Demand in Northern California, meanwhile, which has an inventory of 468MW, with 117MW under construction and 400MW planned, is 80 percent cloud and 20 percent the tech sector. Hyperscale cloud providers, not surprisingly, have driven the market in Northern California and driven down vacancy rates.

However, a number of major cities in the US, according to JLL, can boast little or no data center construction. These include: Boston, Denver, and Phoenix, while Austin and San Antonio, meanwhile have just 2MW under construction, New York just 4MW, and Houston has 1.5MW under construction.

In Europe, meanwhile, construction has been largely focused on the major financial centers, but with cloud leading demand.

In London, which JLL calls the most well-established data center market in EMEA, demand has been driven by the cloud sector to an even greater extent than in Northern California, with cloud accounting for 85 percent of demand with the tech sector, and banking and financial services, each accounting for just five percent.

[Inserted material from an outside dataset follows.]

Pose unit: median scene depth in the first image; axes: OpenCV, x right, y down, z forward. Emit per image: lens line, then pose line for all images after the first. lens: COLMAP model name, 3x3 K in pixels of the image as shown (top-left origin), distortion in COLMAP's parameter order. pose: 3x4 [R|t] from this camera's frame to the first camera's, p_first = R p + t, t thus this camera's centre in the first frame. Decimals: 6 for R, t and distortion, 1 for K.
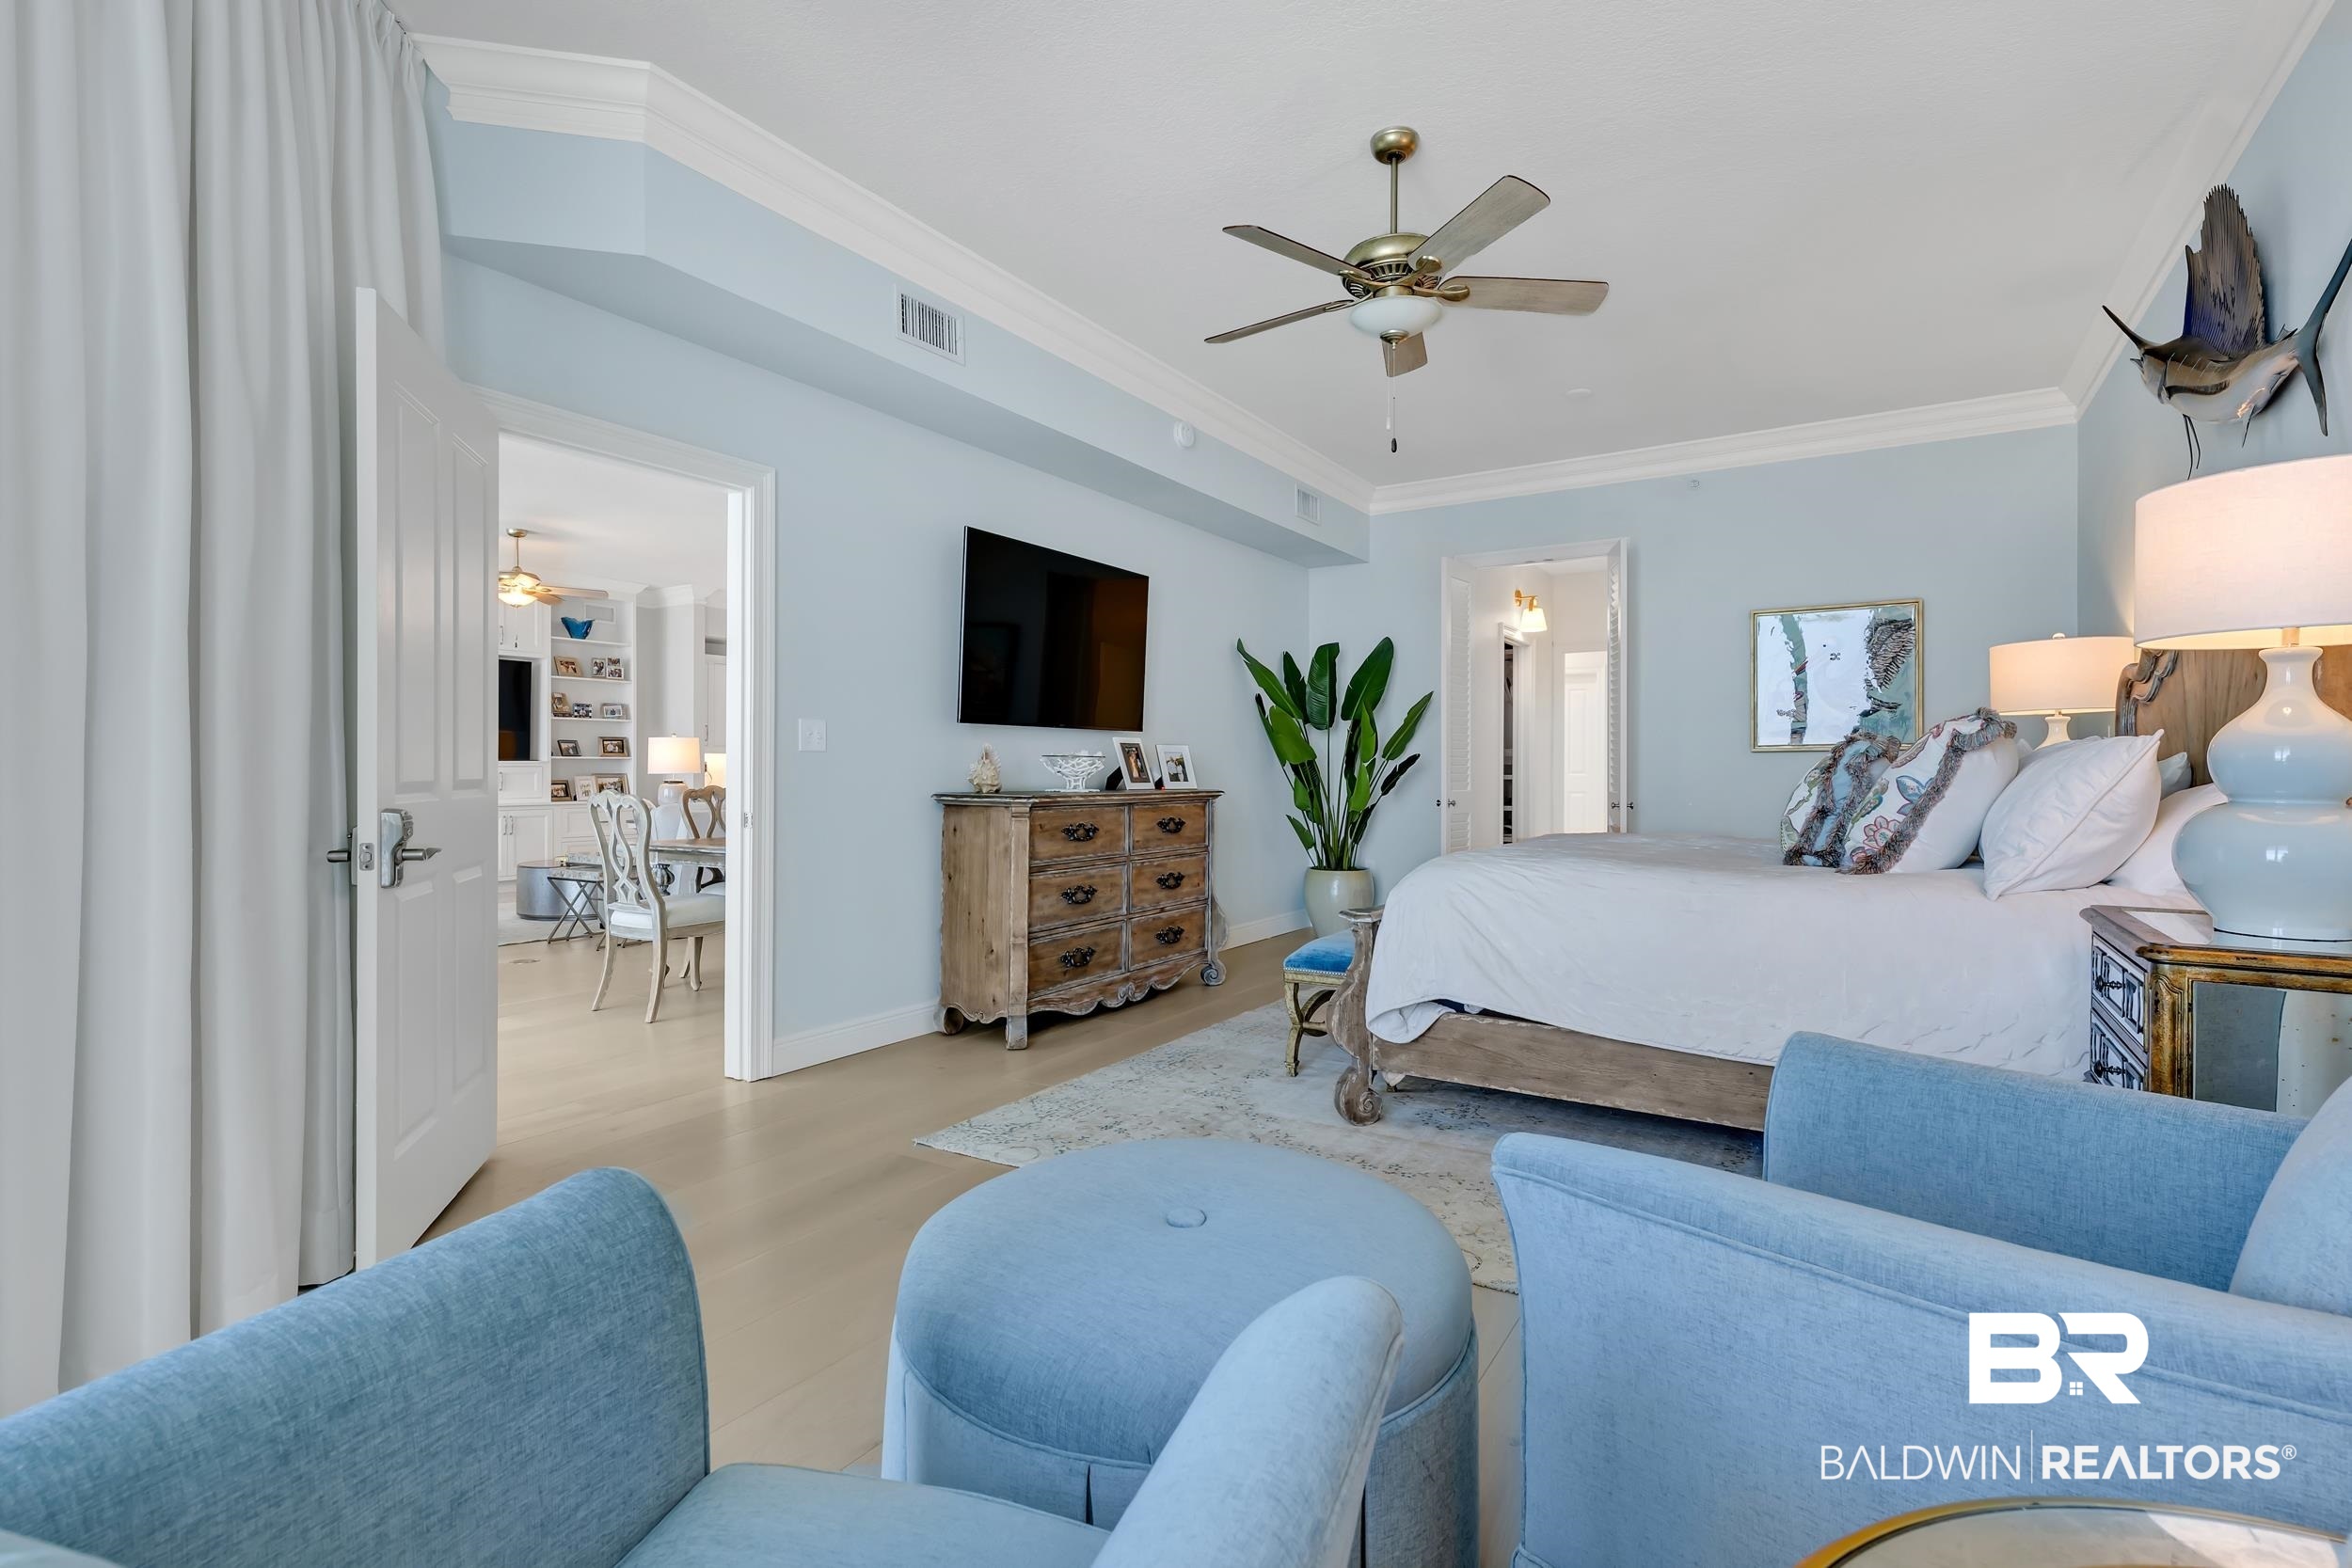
lens RADIAL K [[1038.3, 0, 1173.9], [0, 1038.3, 775.4], [0, 0, 1]] dist [0.001989, 0.000197]
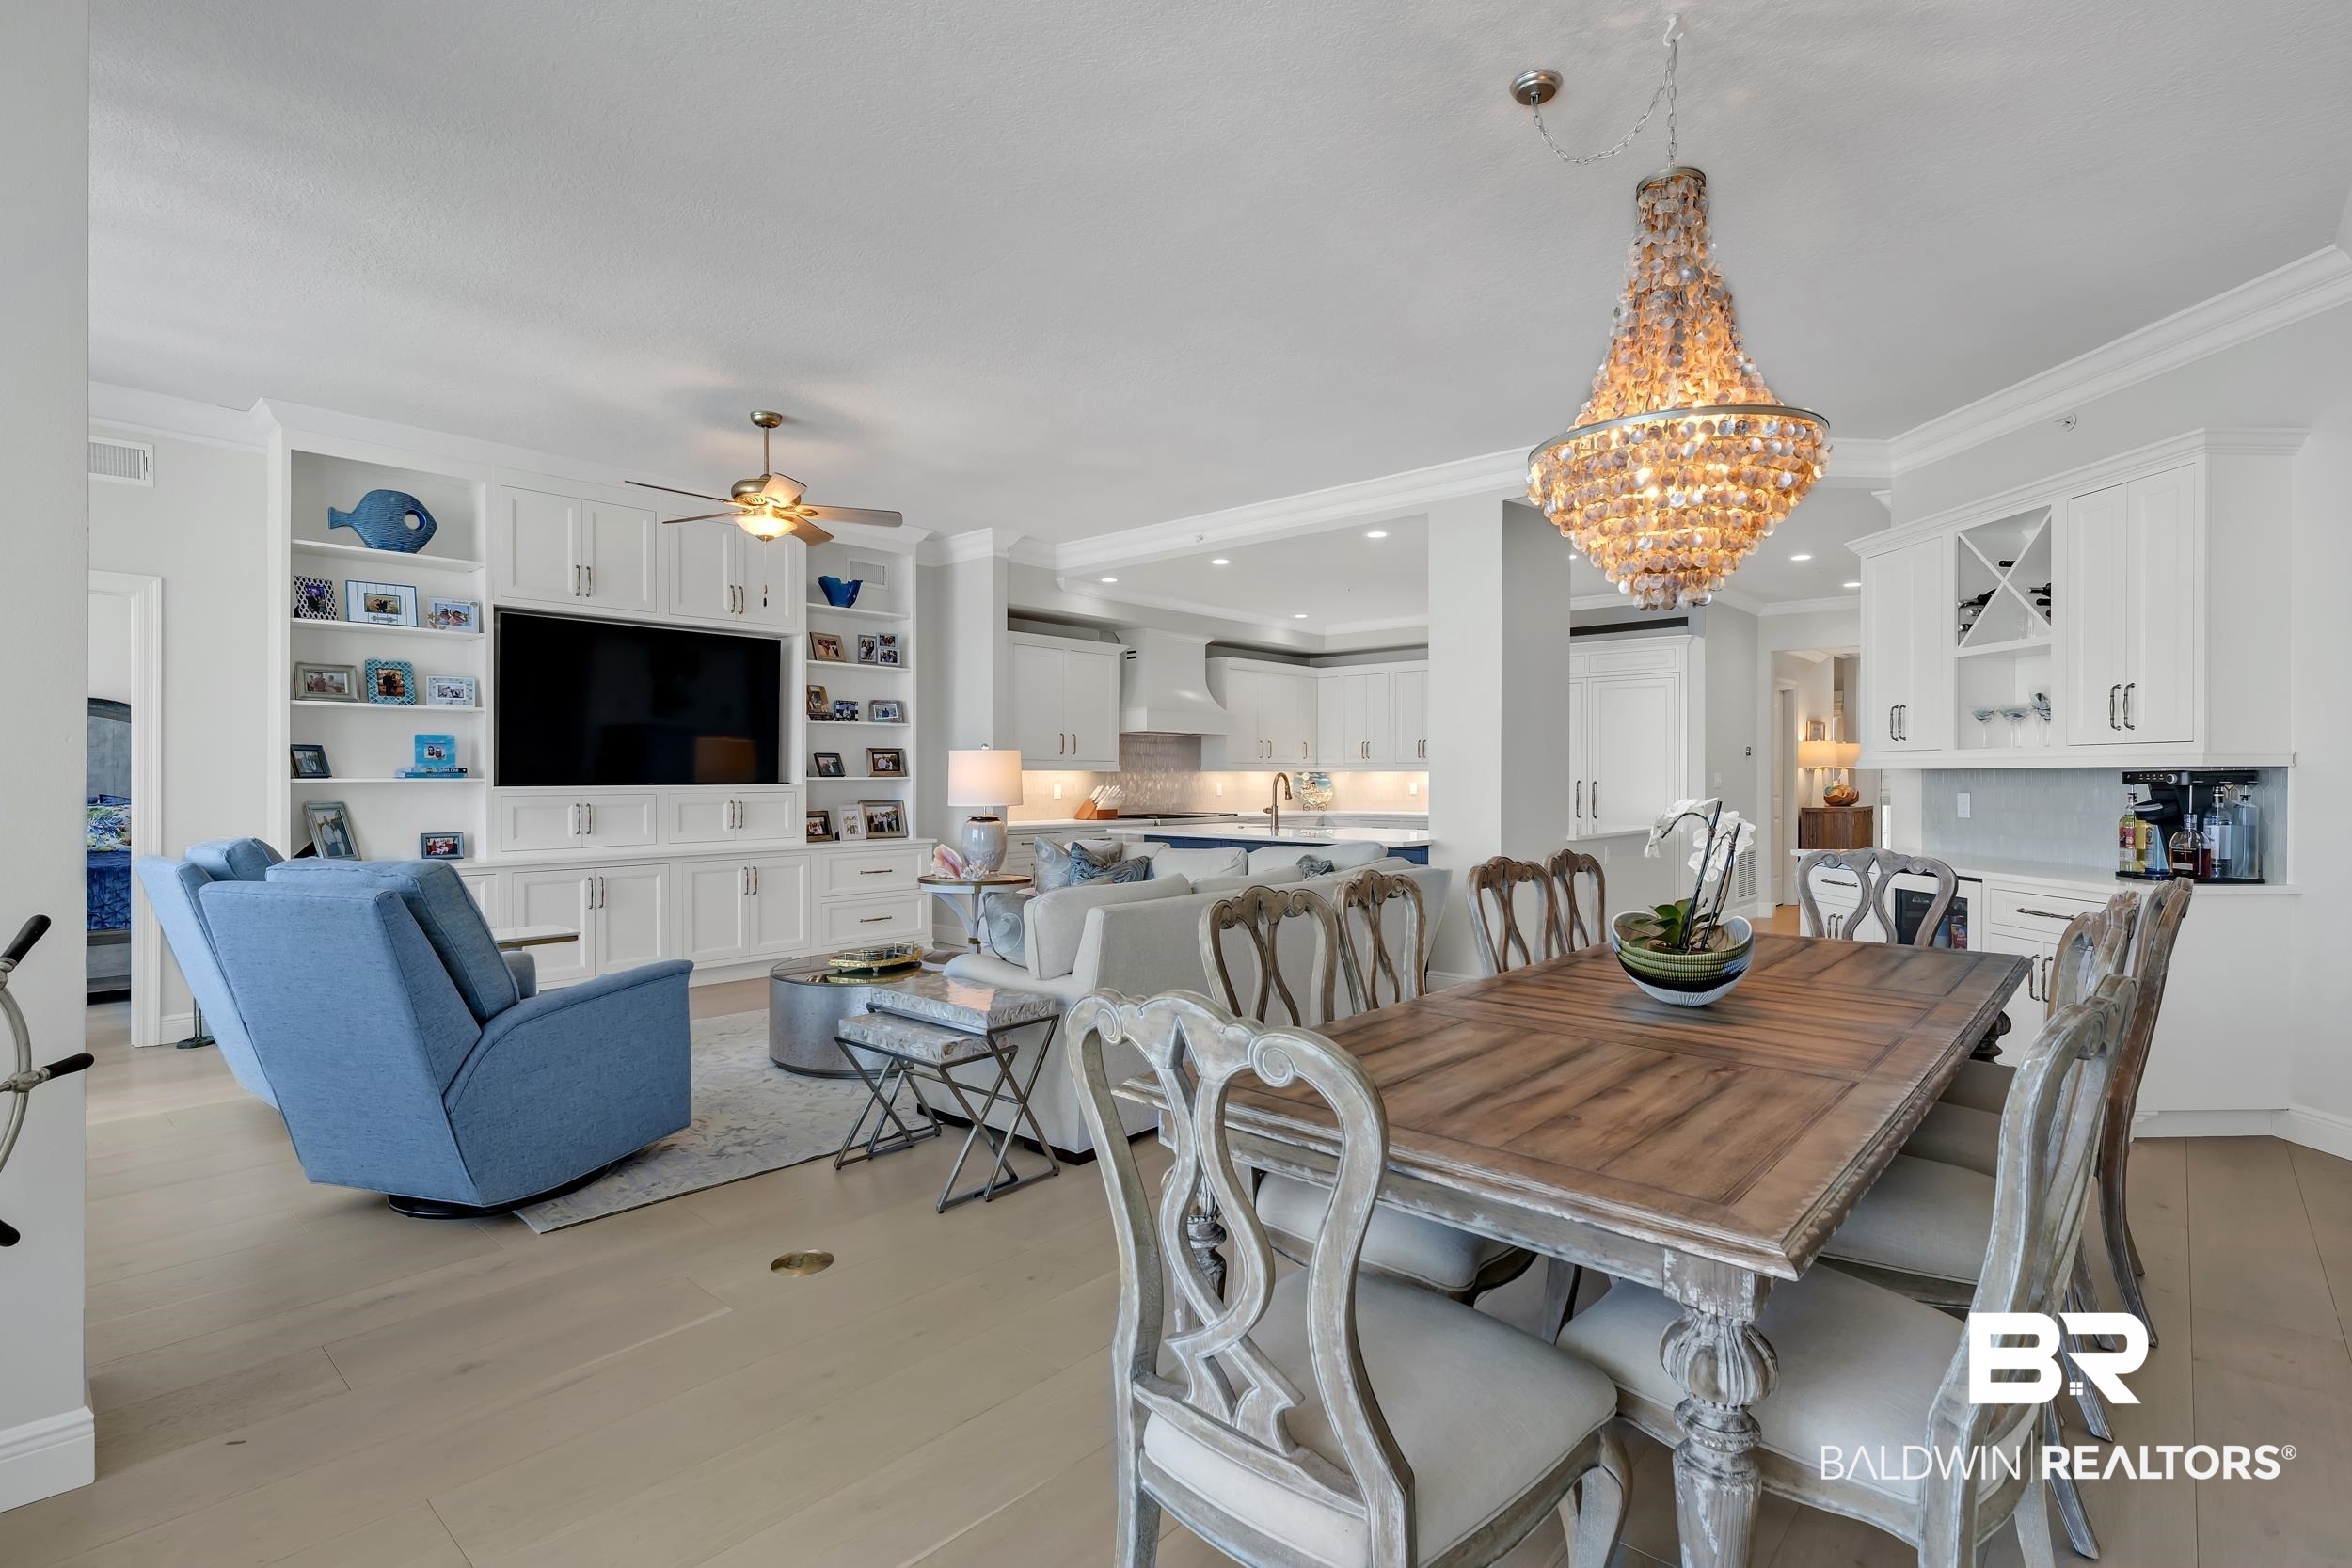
lens RADIAL K [[976.2, 0, 1170.3], [0, 976.2, 781.5], [0, 0, 1]] dist [-0.000569, -0.000002]
pose [[0.988622, 0.003388, -0.150382, -0.257859], [-0.002666, 0.999984, 0.005002, -0.018862], [0.150396, -0.004544, 0.988615, 0.388325]]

“2020 marked a record number of planning applications for data centers in London and Slough, as well as a number of land deals. Lack of power and land availability is driving high land values in the core markets, such as Slough and West London,” the report warns.

Data center demand in Frankfurt is being driven by cloud, the tech sector and financial services in the same way as London, with Frankfurt overtaking Amsterdam to become the biggest colocation center on mainland Europe. However, pricing is being squeezed upwards due to high demand and consequent low vacancy rates.

The picture in India in terms of demand is more mixed, although cloud still dominates the market, but accounts for ‘just’ 43 percent of demand. However, the data center sector is set to more than double in terms of megawattage, with current inventory of 447MW to be joined by 196MW under construction and 364MW planned. However, vacancy rates are relatively high, at 67MW.

“[In India] The pandemic spurred additional demand for e-commerce, OTT, gaming platforms and work-from-home environment. However, cloud adoption, data localisation and the shift from captive to colocation continued to be secular growth drivers. Unexpected outages faced by the banking and financial services industry made it imperative to upgrade their IT infrastructure,” notes JLL.